[Saved entries]
----------
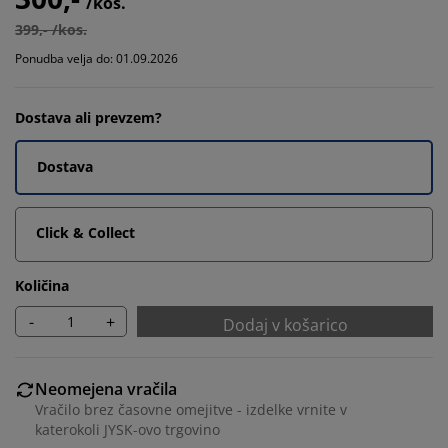
/kos.
399,- /kos.
Ponudba velja do: 01.09.2026
Dostava ali prevzem?
Dostava
Click & Collect
Količina
-
+
Dodaj v košarico
Neomejena vračila
Vračilo brez časovne omejitve - izdelke vrnite v
katerokoli JYSK-ovo trgovino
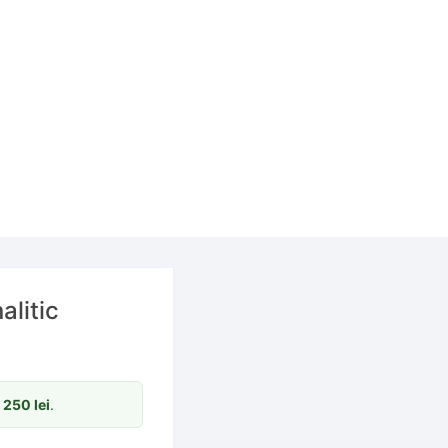
alitic
m
250
lei
.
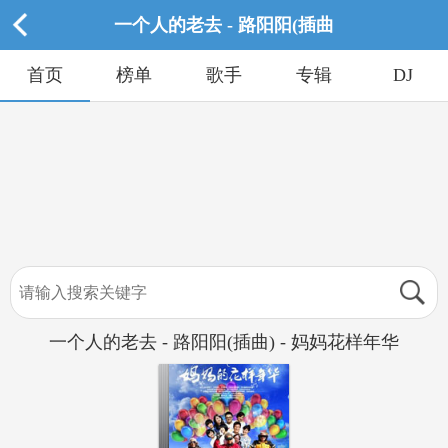
一个人的老去 - 路阳阳(插曲
首页
榜单
歌手
专辑
DJ
一个人的老去 - 路阳阳(插曲) - 妈妈花样年华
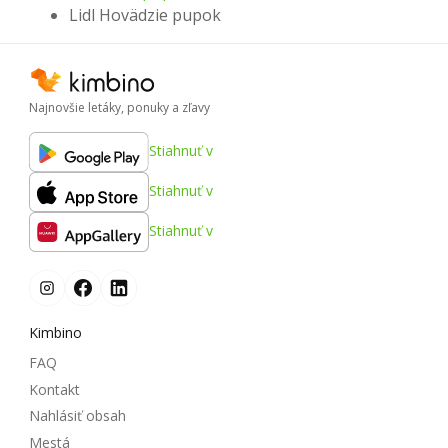
Lidl Hovädzie pupok
Najnovšie letáky, ponuky a zľavy
Stiahnuť v
Stiahnuť v
Stiahnuť v
Kimbino
FAQ
Kontakt
Nahlásiť obsah
Mestá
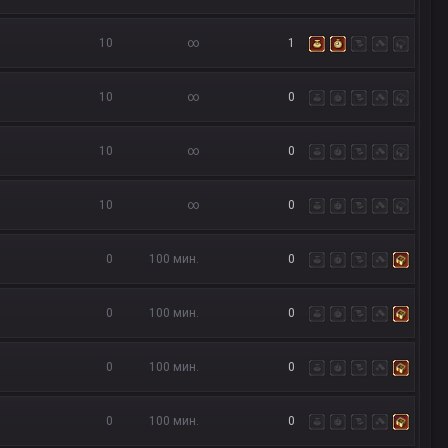
10
∞
1
10
∞
0
10
∞
0
10
∞
0
0
100 мин.
0
0
100 мин.
0
0
100 мин.
0
0
100 мин.
0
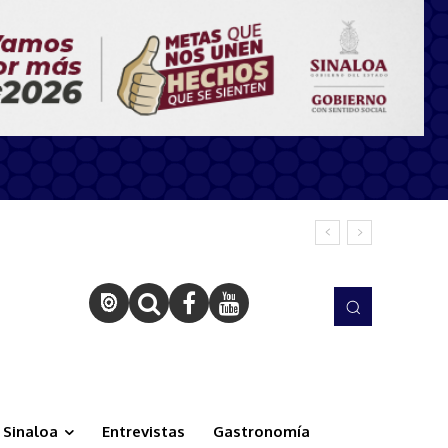
Sinaloa
Entrevistas
Gastronomía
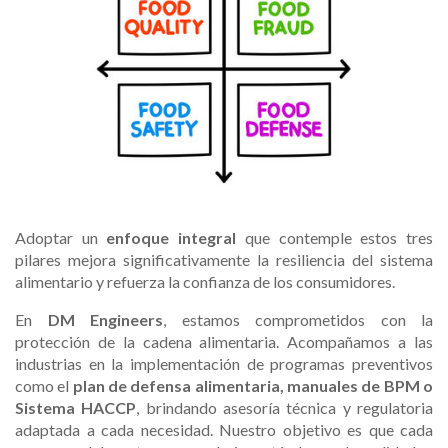
Adoptar un
enfoque integral
que contemple estos tres
pilares mejora significativamente la resiliencia del sistema
alimentario y refuerza la confianza de los consumidores.
En
DM Engineers
, estamos comprometidos con la
protección de la cadena alimentaria. Acompañamos a las
industrias en la implementación de programas preventivos
como el
plan de defensa alimentaria, manuales de BPM o
Sistema HACCP
, brindando asesoría técnica y regulatoria
adaptada a cada necesidad. Nuestro objetivo es que cada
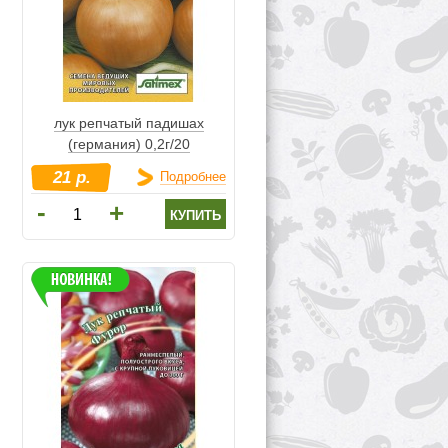
лук репчатый падишах
(германия) 0,2г/20
21 р.
Подробнее
-
+
купить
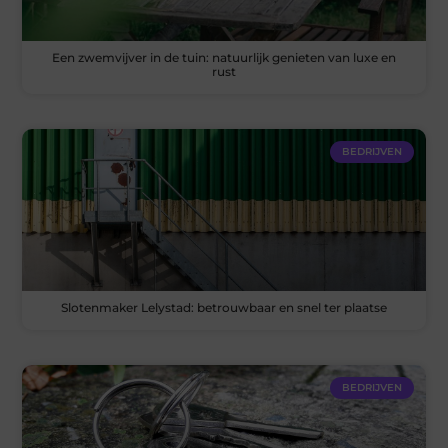
Een zwemvijver in de tuin: natuurlijk genieten van luxe en
rust
BEDRIJVEN
Slotenmaker Lelystad: betrouwbaar en snel ter plaatse
BEDRIJVEN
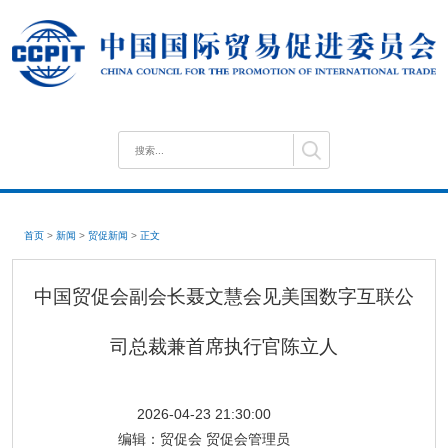
首页
>
新闻
>
贸促新闻
>
正文
中国贸促会副会长聂文慧会见美国数字互联公
司总裁兼首席执行官陈立人
2026-04-23 21:30:00
编辑：
贸促会 贸促会管理员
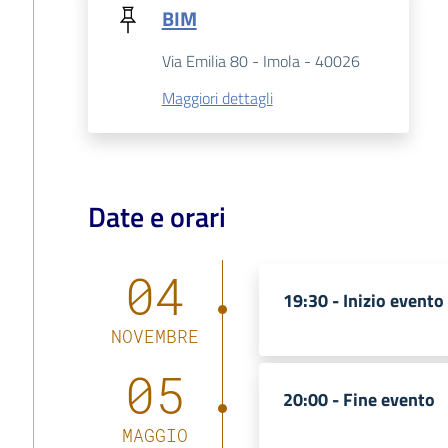
BIM
Via Emilia 80 - Imola - 40026
Maggiori dettagli
Date e orari
04
19:30 -
Inizio evento
NOVEMBRE
05
20:00 -
Fine evento
MAGGIO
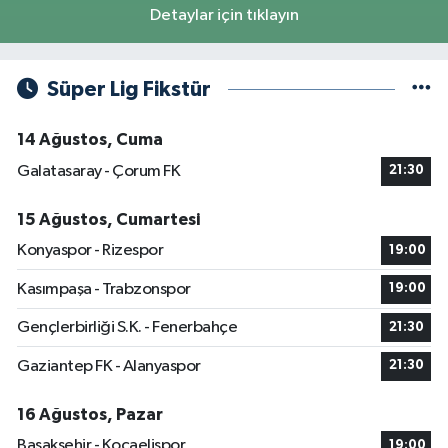
Detaylar için tıklayın
Süper Lig Fikstür
14 Ağustos, Cuma
Galatasaray - Çorum FK
21:30
15 Ağustos, Cumartesi
Konyaspor - Rizespor
19:00
Kasımpaşa - Trabzonspor
19:00
Gençlerbirliği S.K. - Fenerbahçe
21:30
Gaziantep FK - Alanyaspor
21:30
16 Ağustos, Pazar
Başakşehir - Kocaelispor
19:00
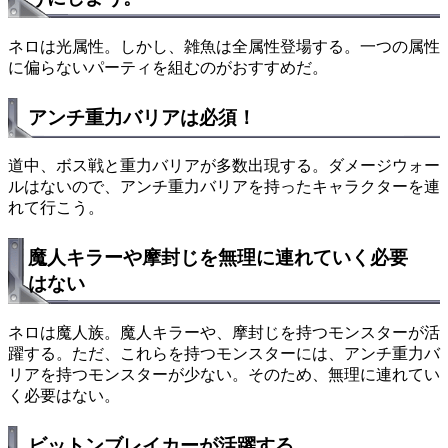
ネロは光属性。しかし、雑魚は全属性登場する。一つの属性
に偏らないパーティを組むのがおすすめだ。
アンチ重力バリアは必須！
道中、ボス戦と重力バリアが多数出現する。ダメージウォー
ルはないので、アンチ重力バリアを持ったキャラクターを連
れて行こう。
魔人キラーや摩封じを無理に連れていく必要
はない
ネロは魔人族。魔人キラーや、摩封じを持つモンスターが活
躍する。ただ、これらを持つモンスターには、アンチ重力バ
リアを持つモンスターが少ない。そのため、無理に連れてい
く必要はない。
ビットンブレイカーが活躍する。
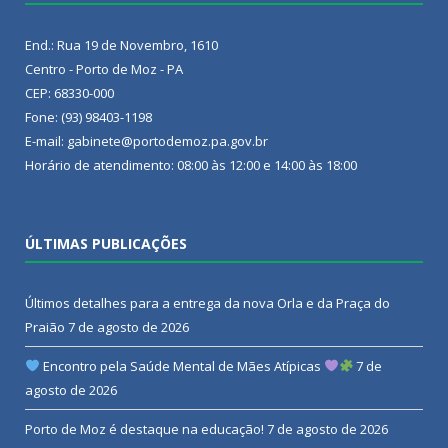
End.: Rua 19 de Novembro, 1610
Centro - Porto de Moz - PA
CEP: 68330-000
Fone: (93) 98403-1198
E-mail: gabinete@portodemoz.pa.gov.br
Horário de atendimento: 08:00 às 12:00 e 14:00 às 18:00
ÚLTIMAS PUBLICAÇÕES
Últimos detalhes para a entrega da nova Orla e da Praça do
Praião
7 de agosto de 2026
Encontro pela Saúde Mental de Mães Atípicas
7 de
agosto de 2026
Porto de Moz é destaque na educação!
7 de agosto de 2026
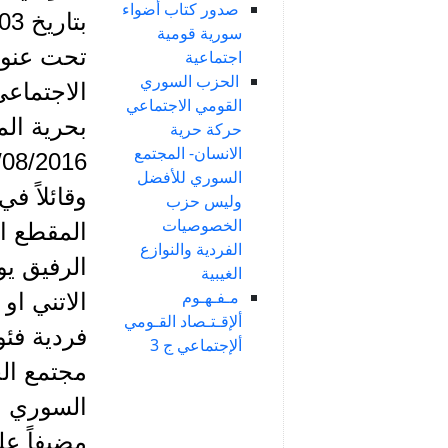
صدور كتاب أضواء
سورية قومية
تحت عنوا
اجتماعية
الحزب السوري
الاجتماعي
القومي الاجتماعي
بحرية ال
حركة حرية
الانسان- المجتمع
السوري للأفضل
وقائلاً ف
وليس حزب
الخصوصيات
المقطع ال
الفردية والنوازع
الرفيق ي
الغيبية
مـفـهـوم
الاتني او
ألإقـتـصاد القـومي
فردية فئوي
ألإجتماعي ج 3
مجتمع ال
السوري ا
مضيفاً عل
----------
> _What is needed_
An exact copy of the entries above is required, with the pictures left out.

> _Answer for the task_
/kos.
399,- /kos.
Ponudba velja do: 01.09.2026
Dostava ali prevzem?
Dostava
Click & Collect
Količina
-
+
Dodaj v košarico
Neomejena vračila
Vračilo brez časovne omejitve - izdelke vrnite v
katerokoli JYSK-ovo trgovino
alitic
m
250
lei
.
一个人的老去 - 路阳阳(插曲
首页
榜单
歌手
专辑
DJ
一个人的老去 - 路阳阳(插曲) - 妈妈花样年华
Lidl Hovädzie pupok
Najnovšie letáky, ponuky a zľavy
Stiahnuť v
Stiahnuť v
Stiahnuť v
Kimbino
FAQ
Kontakt
Nahlásiť obsah
Mestá
10
∞
1
10
∞
0
10
∞
0
10
∞
0
0
100 мин.
0
0
100 мин.
0
0
100 мин.
0
0
100 мин.
0
Sinaloa
Entrevistas
Gastronomía
Adoptar un
enfoque integral
que contemple estos tres
pilares mejora significativamente la resiliencia del sistema
alimentario y refuerza la confianza de los consumidores.
En
DM Engineers
, estamos comprometidos con la
protección de la cadena alimentaria. Acompañamos a las
industrias en la implementación de programas preventivos
como el
plan de defensa alimentaria, manuales de BPM o
Sistema HACCP
, brindando asesoría técnica y regulatoria
adaptada a cada necesidad. Nuestro objetivo es que cada
лук репчатый падишах
(германия) 0,2г/20
21 р.
Подробнее
-
+
купить
Een zwemvijver in de tuin: natuurlijk genieten van luxe en
rust
BEDRIJVEN
Slotenmaker Lelystad: betrouwbaar en snel ter plaatse
BEDRIJVEN
首页
>
新闻
>
贸促新闻
>
正文
中国贸促会副会长聂文慧会见美国数字互联公
司总裁兼首席执行官陈立人
2026-04-23 21:30:00
编辑：
贸促会 贸促会管理员
BIM
Via Emilia 80 - Imola - 40026
Maggiori dettagli
Date e orari
04
19:30 -
Inizio evento
NOVEMBRE
05
20:00 -
Fine evento
MAGGIO
Detaylar için tıklayın
Süper Lig Fikstür
14 Ağustos, Cuma
Galatasaray - Çorum FK
21:30
15 Ağustos, Cumartesi
Konyaspor - Rizespor
19:00
Kasımpaşa - Trabzonspor
19:00
Gençlerbirliği S.K. - Fenerbahçe
21:30
Gaziantep FK - Alanyaspor
21:30
16 Ağustos, Pazar
Başakşehir - Kocaelispor
19:00
ネロは光属性。しかし、雑魚は全属性登場する。一つの属性
に偏らないパーティを組むのがおすすめだ。
アンチ重力バリアは必須！
道中、ボス戦と重力バリアが多数出現する。ダメージウォー
ルはないので、アンチ重力バリアを持ったキャラクターを連
れて行こう。
魔人キラーや摩封じを無理に連れていく必要
はない
ネロは魔人族。魔人キラーや、摩封じを持つモンスターが活
躍する。ただ、これらを持つモンスターには、アンチ重力バ
リアを持つモンスターが少ない。そのため、無理に連れてい
く必要はない。
ビットンブレイカーが活躍する。
End.: Rua 19 de Novembro, 1610
Centro - Porto de Moz - PA
CEP: 68330-000
Fone: (93) 98403-1198
E-mail: gabinete@portodemoz.pa.gov.br
Horário de atendimento: 08:00 às 12:00 e 14:00 às 18:00
ÚLTIMAS PUBLICAÇÕES
Últimos detalhes para a entrega da nova Orla e da Praça do
Praião
7 de agosto de 2026
Encontro pela Saúde Mental de Mães Atípicas
7 de
agosto de 2026
Porto de Moz é destaque na educação!
7 de agosto de 2026
صدور كتاب أضواء
سورية قومية
تحت عنوا
اجتماعية
الحزب السوري
الاجتماعي
القومي الاجتماعي
بحرية ال
حركة حرية
الانسان- المجتمع
السوري للأفضل
وقائلاً ف
وليس حزب
الخصوصيات
المقطع ال
الفردية والنوازع
الرفيق ي
الغيبية
مـفـهـوم
الاتني او
ألإقـتـصاد القـومي
فردية فئوي
ألإجتماعي ج 3
مجتمع ال
السوري ا
مضيفاً عل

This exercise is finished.